- **TEXT FOR ANALYSIS**
══════════

Alternatively, the device may be incorporated into a one piece container, and the device may be drawn from metals other than steel, for example aluminium.

Claims

1. An internally pressurised container (10) having an imperforate pressure relief device (16) forming an integral part of the container surface, the device comprising a concave annular outer area (20) integrally joined to an inwardly protruding circular central area (24) by an annular intermediate area (22) and characterised in that the said areas have different thicknesses resulting exclusively from the device having been drawn from a metal blank, with the juncture of the said outer (20) and intermediate (22) areas forming a first circular line (26) of strain hardened material having a reduced thickness and increased hardness and strength as compared to the material thickness, hardness and strength of the said outer area (20), the cross sectional configuration of the device being such that, upon eversion thereof due to overpressurisation of the contents of the container, the material along the first circular line (26) will fracture at at least one location (34) to provide a vent for the escape of the container contents.

2. A container according to claim 1 wherein the said annular intermediate area (22) has a second circular line (28) of strain hardened material having a reduced thickness and increased hardness and strength as compared to the thickness, hardness and strength of the first circular line (26).

3. A container according to claim 2 wherein the eversion occurs initially in the outer area (20) as multiple reversals which encounter one another along radial ridge lines (32), and wherein the said fracturing occurs substantially at the intersection of the ridge lines (32) with the first circular line (26).

4. A container according to claim 3 wherein the hardness and strength of the second circular line (28) is sufficient to prevent the radial ridge line (32) from penetrating into the circular central area (24).

5. A container according to claim 2 whe-rein the second circular line (28) is formed at a shoulder joining inner and outer mutually inclined annular regions (22a, 22b) of the annular intermediate area (22).

══════════

- **LISTED RECORDS**

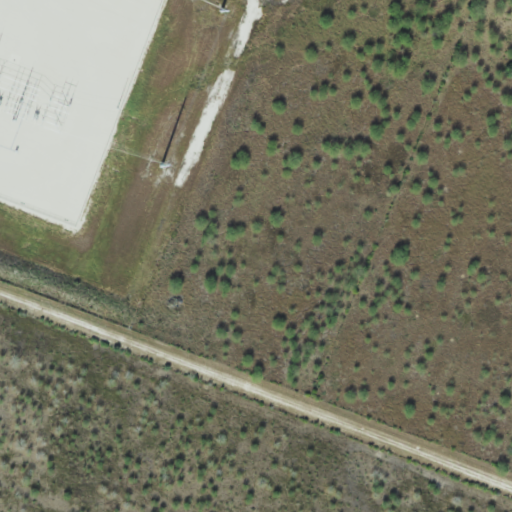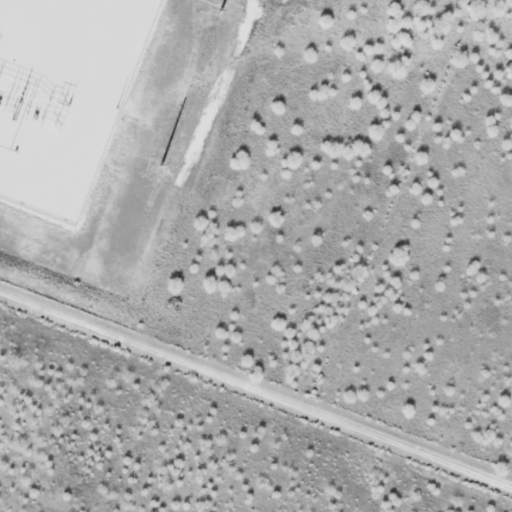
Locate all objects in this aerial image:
road: (256, 389)
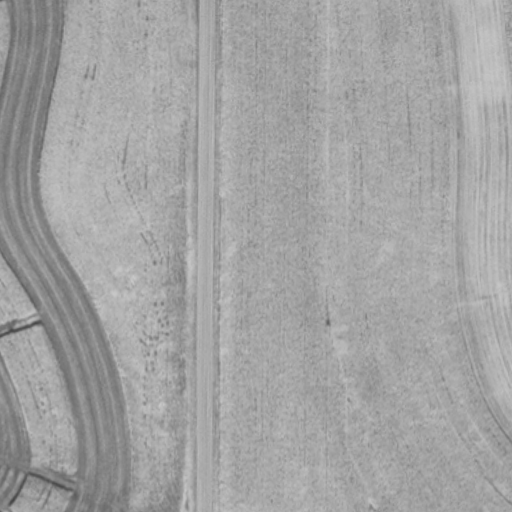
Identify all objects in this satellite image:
road: (205, 255)
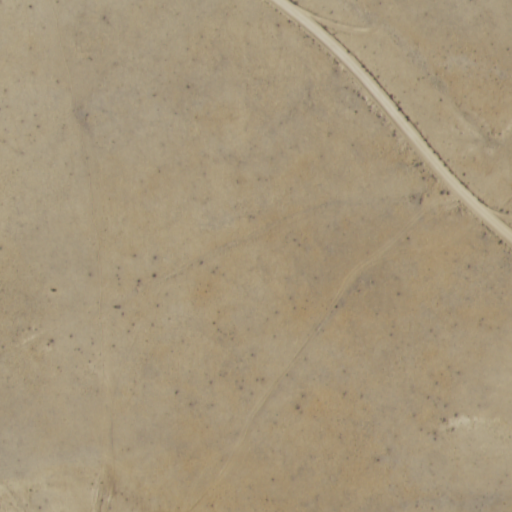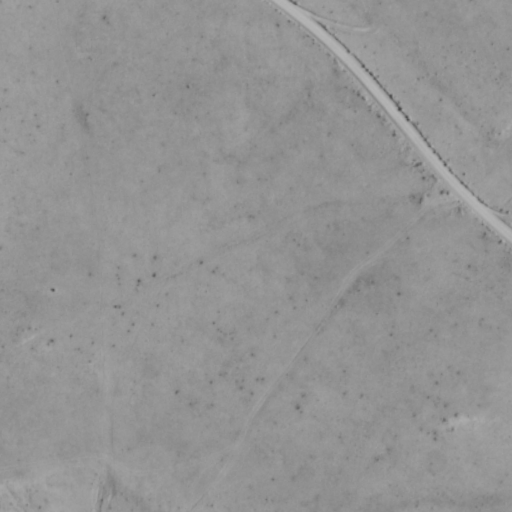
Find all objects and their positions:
road: (393, 116)
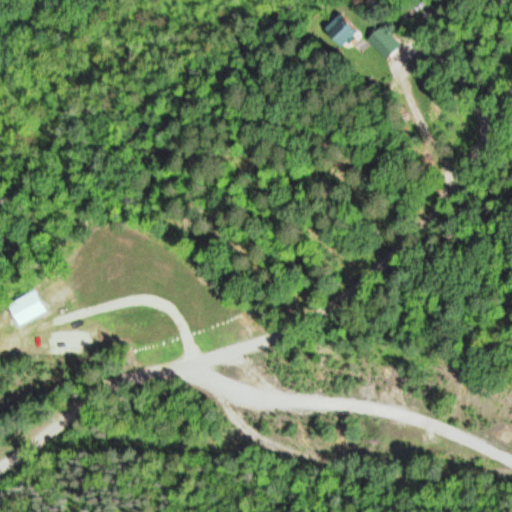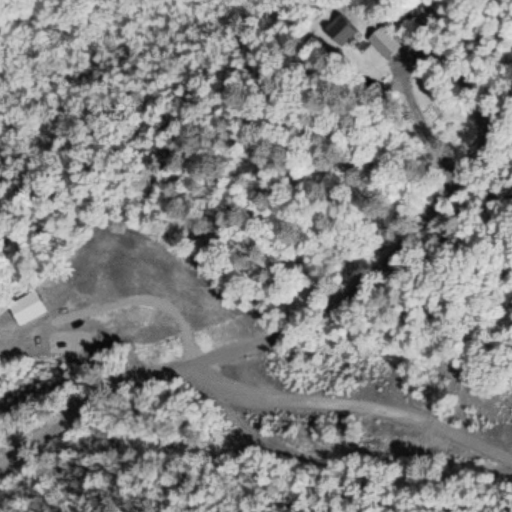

══════════

- **PROBLEMS AND TASKS**
1: Answer these questions from the passage on the container pressure relief device.
(a) Under claim 1, where does the material fracture when the device everts?
(b) Under claim 3, where does the eversion first occur, and in what form?
(c) Under claim 5, where is the second circular line formed?
2: Extend the passage on the container pressure relief device with one or two more claims that follow claim 5.

- **TASK RESULTS**
1:
(a) It fractures along the first circular line (26), at one or more locations (34), which opens a vent for the container contents to escape.
(b) It first occurs in the outer area (20), as multiple reversals that meet one another along radial ridge lines (32).
(c) It is formed at a shoulder that joins the inner and outer mutually inclined annular regions (22a, 22b) of the annular intermediate area (22).

2:
6. An internally pressurised container (10) having a cylindrical side wall (12) and an imperforate pressure relief device (16) drawn from a metal blank, the device being circumferentially joined to one end of the side wall (12) and comprising an inwardly protruding central area (24), characterised in that the central area (24) is surrounded by a strain hardened circular line (26) of reduced material thickness, the cross-sectional configuration of the central area (24) being such that, upon eversion of the device due to overpressurisation of the container contents, the device fractures at multiple discrete locations (34) along the circular line (26) to provide a vent for the escape of the container contents.

7. An internally pressurised container (10) having a cylindrical side wall (12) and a pressure relief device (16) drawn from a metal blank, the device (16) being circumferentially joined to one end of the side wall (12), and characterised in that the device comprises a concave annular outer area (20) integrally connected to a circular central area (24) by a concave annular intermediate area (22), the juncture of the intermediate area (22) and the outer area (20) forming a circular first shoulder (26) with at least one circular second shoulder (28) being formed between the first shoulder (26) and the central area (24), the metal at the outer area (20), the first shoulder (26) and the second shoulder (28) having been drawn respectively to progressively reduced thicknesses with accompanying progressively increased strain hardening.